Le supposé Secrétaire aux Colonies a lésiné longtemps avant de s’intéresser au sujet et les plaintes émanant de la colonie ont pris du temps à se rendre au Ministère des Colonies. « Nous n’encourageons pas l’émigration », ont dit les hommes au pouvoir. « Nous ne voulons pas causer de malheurs. » Au final, le grand Earl a fini par comprendre que quelque chose devait être fait pour contrer les malheurs que le gouvernement a engendrés; en temps et lieu, nous pourrons peut-être même convaincre les oreilles les plus endurcies à Downing Street, à l’effet que les bras de l’Empire – les colonies – ont besoin de directives claires face à l’immigration. Fondez des villes organisées et prospères et vous aurez de belles colonies. Envoyez-nous des gens capables de travailler et de trouver de l’emploi et vous créerez de la richesse pour les colonies, pour eux et pour l’Empire ; et les liens entre l’Amérique du Nord britannique et la Mère-Patrie seront solidifiés par affection et (comme Earl Grey et les Utilitariens aiment le dire) par INTÉRÊT.

Nous devons les améliorations effectuées jusqu’à maintenant à nos remontrances, aux plaintes formulées dans les journaux et à certaines actions de l’entreprise privée et de philanthropes. Décrivons quelques faits.

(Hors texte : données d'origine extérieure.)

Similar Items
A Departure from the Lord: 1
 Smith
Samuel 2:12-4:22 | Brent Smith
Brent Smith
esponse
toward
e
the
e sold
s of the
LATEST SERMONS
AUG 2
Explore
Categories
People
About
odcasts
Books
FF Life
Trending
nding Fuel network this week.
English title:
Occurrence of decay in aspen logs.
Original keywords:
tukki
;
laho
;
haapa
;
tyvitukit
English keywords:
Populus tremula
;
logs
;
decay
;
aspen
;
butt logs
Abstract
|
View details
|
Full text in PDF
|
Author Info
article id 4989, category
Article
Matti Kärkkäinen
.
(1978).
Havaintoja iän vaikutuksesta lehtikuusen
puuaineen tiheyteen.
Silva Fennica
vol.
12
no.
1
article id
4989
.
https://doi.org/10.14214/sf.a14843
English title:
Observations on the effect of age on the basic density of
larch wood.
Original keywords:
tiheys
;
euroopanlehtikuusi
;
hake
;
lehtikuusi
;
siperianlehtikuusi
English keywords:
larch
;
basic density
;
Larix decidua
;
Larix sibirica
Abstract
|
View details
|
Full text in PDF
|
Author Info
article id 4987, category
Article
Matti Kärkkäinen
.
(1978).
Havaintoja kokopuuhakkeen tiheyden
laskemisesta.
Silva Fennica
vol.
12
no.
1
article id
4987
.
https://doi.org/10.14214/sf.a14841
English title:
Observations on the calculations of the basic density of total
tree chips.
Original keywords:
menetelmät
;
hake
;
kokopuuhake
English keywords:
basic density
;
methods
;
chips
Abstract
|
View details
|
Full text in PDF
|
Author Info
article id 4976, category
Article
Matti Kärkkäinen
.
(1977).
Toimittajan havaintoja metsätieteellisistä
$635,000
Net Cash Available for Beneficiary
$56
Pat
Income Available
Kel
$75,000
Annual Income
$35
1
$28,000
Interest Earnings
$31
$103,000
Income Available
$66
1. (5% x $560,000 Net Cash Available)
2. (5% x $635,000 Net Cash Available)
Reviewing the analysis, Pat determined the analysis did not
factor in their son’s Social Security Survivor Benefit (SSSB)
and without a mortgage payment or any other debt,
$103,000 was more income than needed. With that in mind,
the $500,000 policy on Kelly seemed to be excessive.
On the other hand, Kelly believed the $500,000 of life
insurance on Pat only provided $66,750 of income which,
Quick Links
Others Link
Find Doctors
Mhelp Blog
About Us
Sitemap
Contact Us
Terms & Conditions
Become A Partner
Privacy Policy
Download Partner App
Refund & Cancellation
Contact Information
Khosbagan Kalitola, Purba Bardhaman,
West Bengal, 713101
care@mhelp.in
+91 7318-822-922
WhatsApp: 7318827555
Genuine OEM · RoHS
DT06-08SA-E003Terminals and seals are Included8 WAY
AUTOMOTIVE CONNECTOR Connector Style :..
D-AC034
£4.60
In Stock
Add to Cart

Parmi les grands propriétaires irlandais qui souhaitaient trouver un asile à leurs locataires s’en trouvaient un qui ne désiraient pas seulement se débarrasser de ses gens – il est possible qu’il y en ait eu d’autres comme lui, mais cela fut l’exception. Steven E. De Vere, Esq., un riche propriétaire de quelques domaines dans le sud de l’Irlande, avait entendu parler des malheurs et des souffrances endurés par les émigrants partant pour notre Province, a lui-même décidé de tenter l’expérience. Il n’a pas décidé d’organiser le transport de centaines ou de milliers de ses locataires, en restant à la maison et en tentant d’en savoir le moins possible sur ce qu’ils allaient advenir ultérieurement ; il a décidé d’y aller et voir ce qui se passait. Il a choisi une douzaine de volontaires parmi ceux et celles qui auraient voulu l’accompagner avec plaisir. Avec eux, il a pris la mer pour Québec, dans l’entrepont de l’un de ces bateaux ordinaires de passagers. Grand propriétaire terrien et locataires ont voyagé ensemble ; le premier tenant un carnet pour noter ce qui se passait durant la traversée. Nous n’en dirons pas plus sur le voyage, qui ressemblait à tous les autres voyages de cette trempe – la maladie, les mauvaises conditions et la misère étaient au rendez-vous, comme nos lecteurs le savent maintenant très bien – et la fièvre a pu être importée ici, transportée par nos valeureux amis et citoyens. Des procédures furent entamées contre le Capitaine à Québec, qui a été obligé de payer un certain montant pour le bénéfice des immigrants qui ont soufferts de la traversée

M. De Vere s’est rendu dans le Haut-Canada et a pu noter toutes les étapes du voyage, jusqu’à la destination finale – celle des tombes des gens qui sont tombés malades de la fièvre. À Toronto, ce philanthrope a offert son aide au bureau de l’immigration et a collaboré avec l’infatigable et regretté McElderry, l’accompagnant sur chacun des bateaux à vapeur bondé de cette misérable cargaison, transmettant l’information, tirée de son expérience, ‘aux autorités concernées’. Il était satisfait de l’organisation générale de nos hôpitaux; mais offusqué, comme tout le monde l’était, de voir comment les pauvres gens y avaient été emmenés. Quelques-uns des bateaux à vapeur rappelaient à certains les horreurs de la traversée en mer. Ses locataires ont souffert de la fièvre, mais il se sont rétablis, constamment surveillé par M. De Vere.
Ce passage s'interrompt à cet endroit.